Khalid took to the Governors Ball Gov Ball NYC stage on Sunday, June 3. He entered against the words “American Teen” (referencing Khalid’s 2017 album of the same name) displayed in tandem with black and white cartoon images of himself flashing atop different multicolored, vaporwave-esque backgrounds. The rapper was outfitted in a white windbreaker and a red t-shirt bearing the words “Kids of Immigrants.” Flanked by dancers wearing glow-in-the-dark costumes, Khalid often danced in tandem with them as the night went on. He performed with a rapturous smile as he jumped around the stage. Khalid’s smooth, soulful voice enveloped his adoring fans. During his performance of his debut 2016 song “Location,” Khalid’s audience joined in as he crooned richly into the microphone. The crowd erupted during his 2017 single “Young Dumb & Broke” as Khalid and his dancers moved to the song’s slow, steady beat. Next, during Khalid’s “Angels,” strong, emotional piano notes ran over the crowd, again with much of the crowd joining in singing the soulful ballad. Performing with strength and fever, the richness of Khalid’s voice entranced his crowd and created a soothing yet energized tone as his set progressed, and Khalid left his crowd content.
24-year-old Chicago native rapper, singer and songwriter Vic Mensa performed on the Governors Ball’s American Eagle Stage.
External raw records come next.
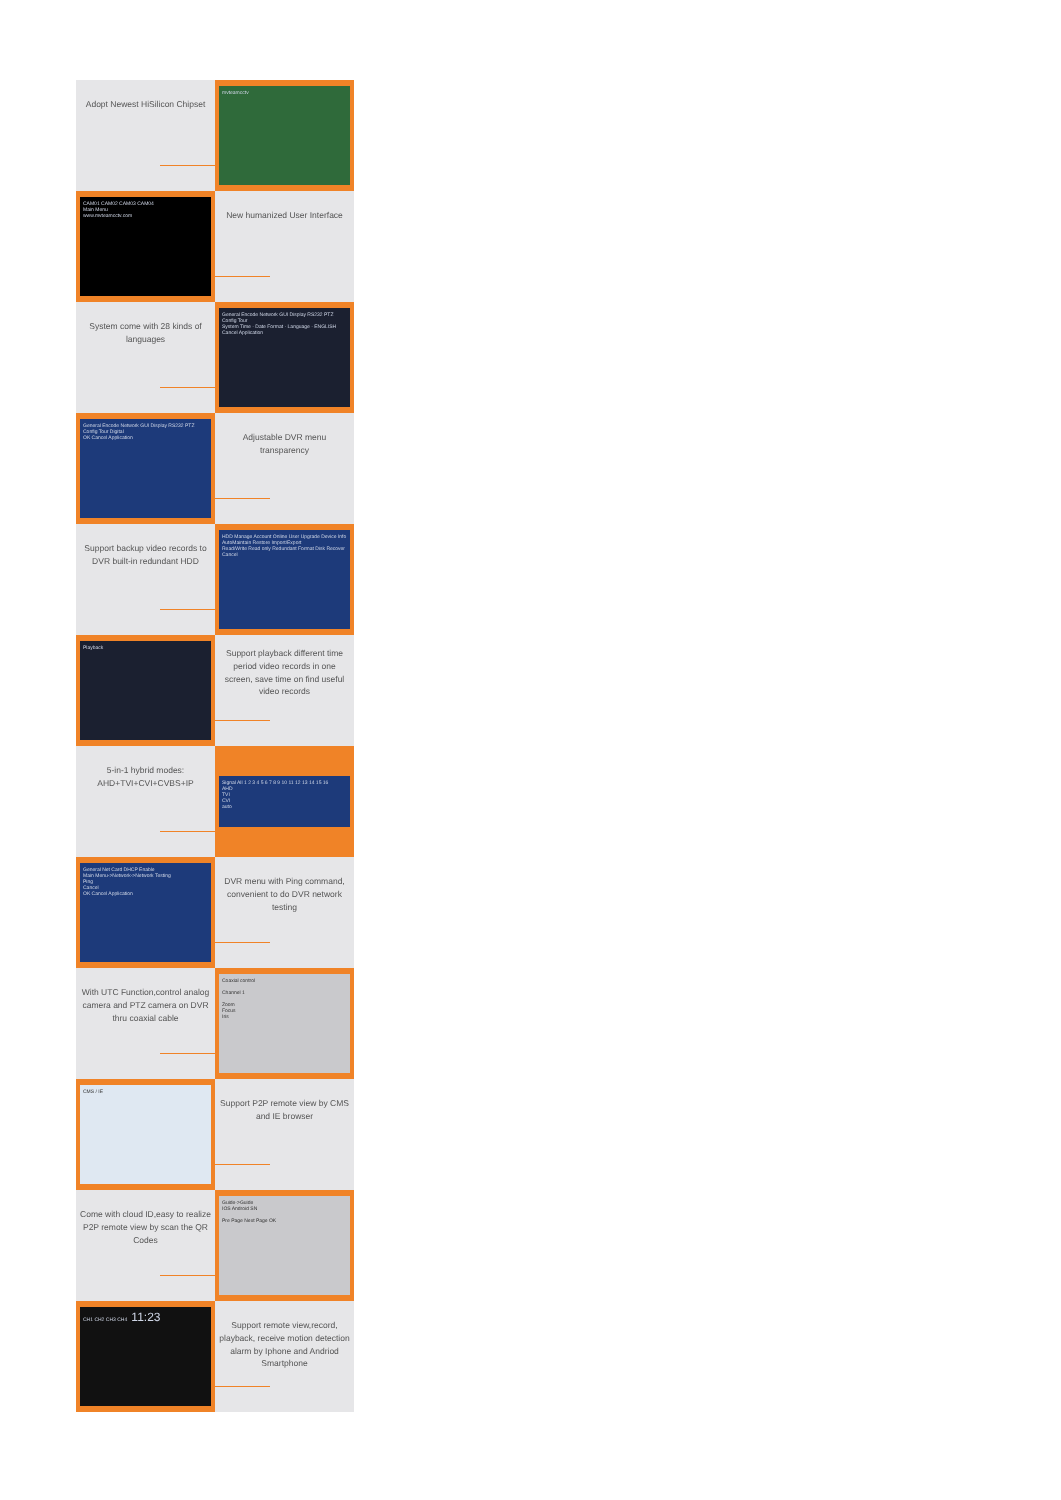Adopt Newest HiSilicon Chipset
mvteamcctv
CAM01 CAM02 CAM03 CAM04
Main Menu
www.mvteamcctv.com
New humanized User Interface
System come with 28 kinds of languages
General Encode Network GUI Display RS232 PTZ Config Tour
System Time · Date Format · Language · ENGLISH
Cancel Application
General Encode Network GUI Display RS232 PTZ Config Tour Digital
OK Cancel Application
Adjustable DVR menu transparency
Support backup video records to DVR built-in redundant HDD
HDD Manage Account Online User Upgrade Device Info AutoMaintain Restore Import/Export
Read/Write Read only Redundant Format Disk Recover
Cancel
Playback
Support playback different time period video records in one screen, save time on find useful video records
5-in-1 hybrid modes: AHD+TVI+CVI+CVBS+IP
Signal All 1 2 3 4 5 6 7 8 9 10 11 12 13 14 15 16
AHD
TVI
CVI
auto
General Net Card DHCP Enable
Main Menu->Network->Network Testing
Ping
Cancel
OK Cancel Application
DVR menu with Ping command, convenient to do DVR network testing
With UTC Function,control analog camera and PTZ camera on DVR thru coaxial cable
Coaxial control
Channel 1
Zoom
Focus
Iris
CMS / IE
Support P2P remote view by CMS and IE browser
Come with cloud ID,easy to realize P2P remote view by scan the QR Codes
Guide->Guide
IOS Android SN
Pre Page Next Page OK
CH1 CH2 CH3 CH4 11:23
Support remote view,record, playback, receive motion detection alarm by Iphone and Andriod Smartphone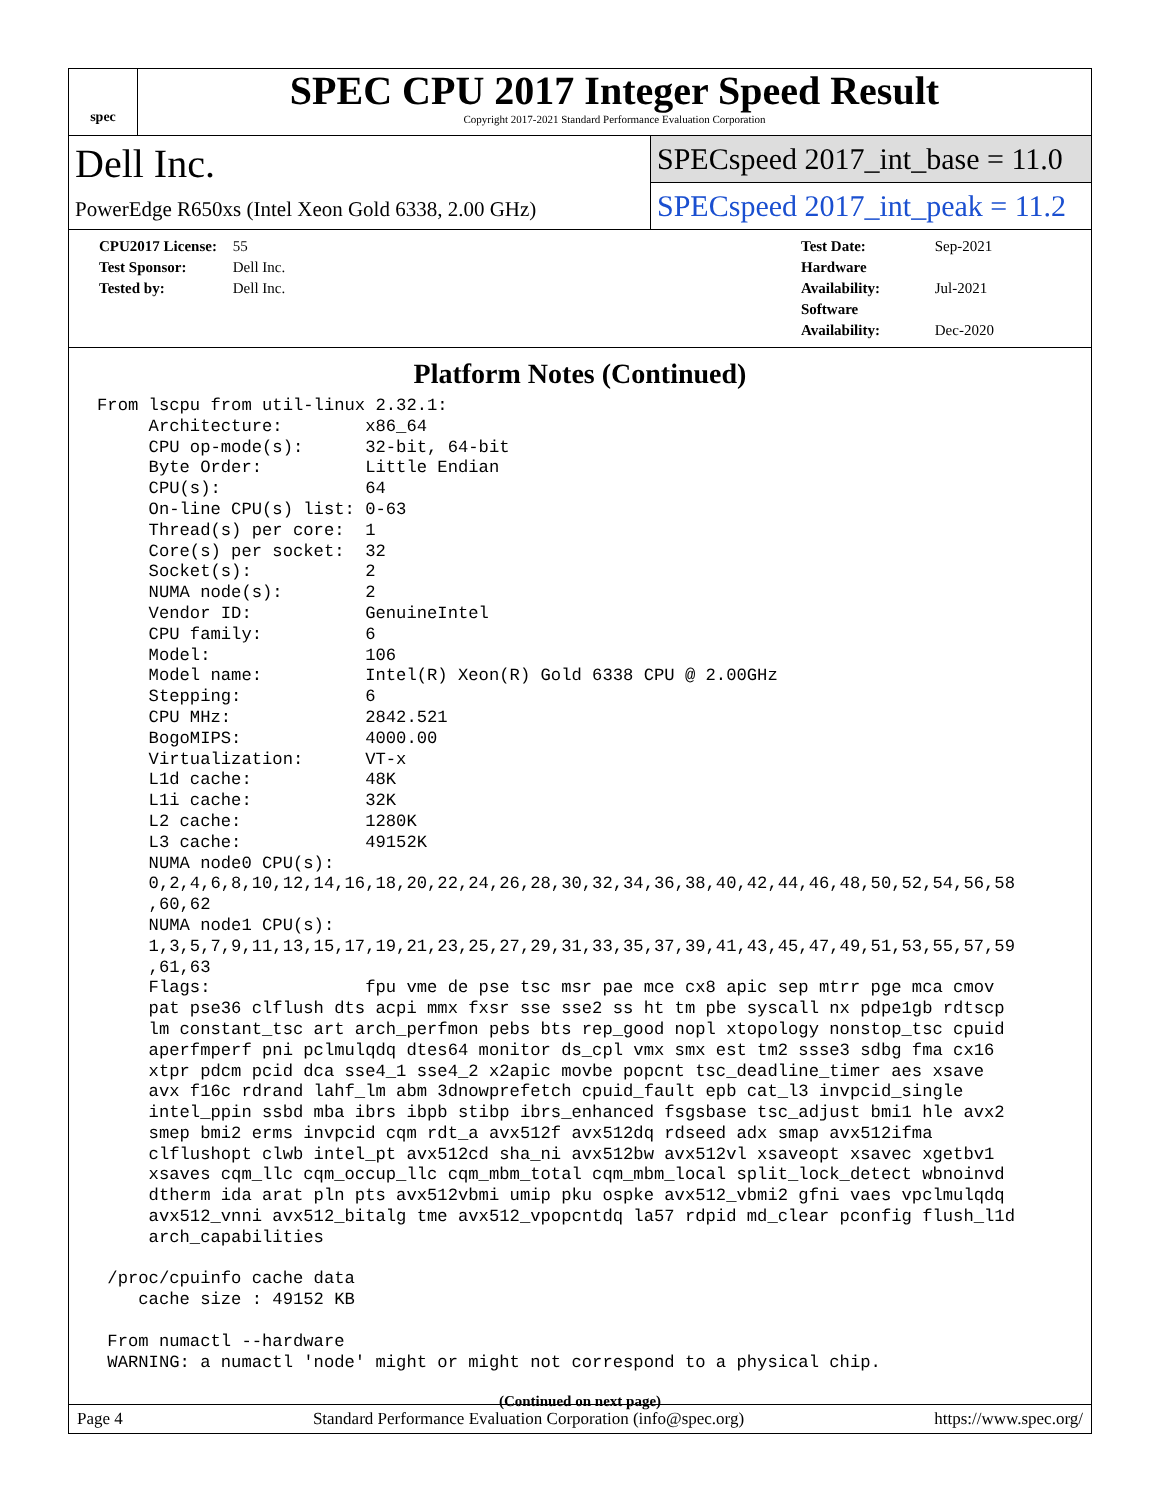spec
SPEC CPU 2017 Integer Speed Result
Copyright 2017-2021 Standard Performance Evaluation Corporation
Dell Inc.
PowerEdge R650xs (Intel Xeon Gold 6338, 2.00 GHz)
SPECspeed 2017_int_base = 11.0
SPECspeed 2017_int_peak = 11.2
CPU2017 License: 55
Test Sponsor: Dell Inc.
Tested by: Dell Inc.
Test Date: Sep-2021
Hardware Availability: Jul-2021
Software Availability: Dec-2020
Platform Notes (Continued)
From lscpu from util-linux 2.32.1:
     Architecture:        x86_64
     CPU op-mode(s):      32-bit, 64-bit
     Byte Order:          Little Endian
     CPU(s):              64
     On-line CPU(s) list: 0-63
     Thread(s) per core:  1
     Core(s) per socket:  32
     Socket(s):           2
     NUMA node(s):        2
     Vendor ID:           GenuineIntel
     CPU family:          6
     Model:               106
     Model name:          Intel(R) Xeon(R) Gold 6338 CPU @ 2.00GHz
     Stepping:            6
     CPU MHz:             2842.521
     BogoMIPS:            4000.00
     Virtualization:      VT-x
     L1d cache:           48K
     L1i cache:           32K
     L2 cache:            1280K
     L3 cache:            49152K
     NUMA node0 CPU(s):
     0,2,4,6,8,10,12,14,16,18,20,22,24,26,28,30,32,34,36,38,40,42,44,46,48,50,52,54,56,58
     ,60,62
     NUMA node1 CPU(s):
     1,3,5,7,9,11,13,15,17,19,21,23,25,27,29,31,33,35,37,39,41,43,45,47,49,51,53,55,57,59
     ,61,63
     Flags:               fpu vme de pse tsc msr pae mce cx8 apic sep mtrr pge mca cmov
     pat pse36 clflush dts acpi mmx fxsr sse sse2 ss ht tm pbe syscall nx pdpe1gb rdtscp
     lm constant_tsc art arch_perfmon pebs bts rep_good nopl xtopology nonstop_tsc cpuid
     aperfmperf pni pclmulqdq dtes64 monitor ds_cpl vmx smx est tm2 ssse3 sdbg fma cx16
     xtpr pdcm pcid dca sse4_1 sse4_2 x2apic movbe popcnt tsc_deadline_timer aes xsave
     avx f16c rdrand lahf_lm abm 3dnowprefetch cpuid_fault epb cat_l3 invpcid_single
     intel_ppin ssbd mba ibrs ibpb stibp ibrs_enhanced fsgsbase tsc_adjust bmi1 hle avx2
     smep bmi2 erms invpcid cqm rdt_a avx512f avx512dq rdseed adx smap avx512ifma
     clflushopt clwb intel_pt avx512cd sha_ni avx512bw avx512vl xsaveopt xsavec xgetbv1
     xsaves cqm_llc cqm_occup_llc cqm_mbm_total cqm_mbm_local split_lock_detect wbnoinvd
     dtherm ida arat pln pts avx512vbmi umip pku ospke avx512_vbmi2 gfni vaes vpclmulqdq
     avx512_vnni avx512_bitalg tme avx512_vpopcntdq la57 rdpid md_clear pconfig flush_l1d
     arch_capabilities

 /proc/cpuinfo cache data
    cache size : 49152 KB

 From numactl --hardware
 WARNING: a numactl 'node' might or might not correspond to a physical chip.
(Continued on next page)
Page 4 Standard Performance Evaluation Corporation (info@spec.org) https://www.spec.org/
Mensa’s crowd was excited and restless before his appearance, and he took to the stage to cheers and chants from the audience. One of the first songs performed by the artist was “Liquor Locker”off of the 2016 EP “There’s Alot Going On,” energizing the crowd early on. Mensa gave a skilled performance, punctuating his words with a forceful conviction. He kept in line with the theme of politics, voicing his staunch opposition to police brutality in a long speech before performing “16 Shots,” also off of “There’s Alot Going On,” which deals with police shootings and the murder of Laquan McDonald. He dedicated the song to victims such as Sandra Bland, Philando Castile, Tamir Rice, and Freddie Gray, and the rapper’s devotion and passion for the subject was evident in his words and intensity as he gave a compelling performance, immersed in his content.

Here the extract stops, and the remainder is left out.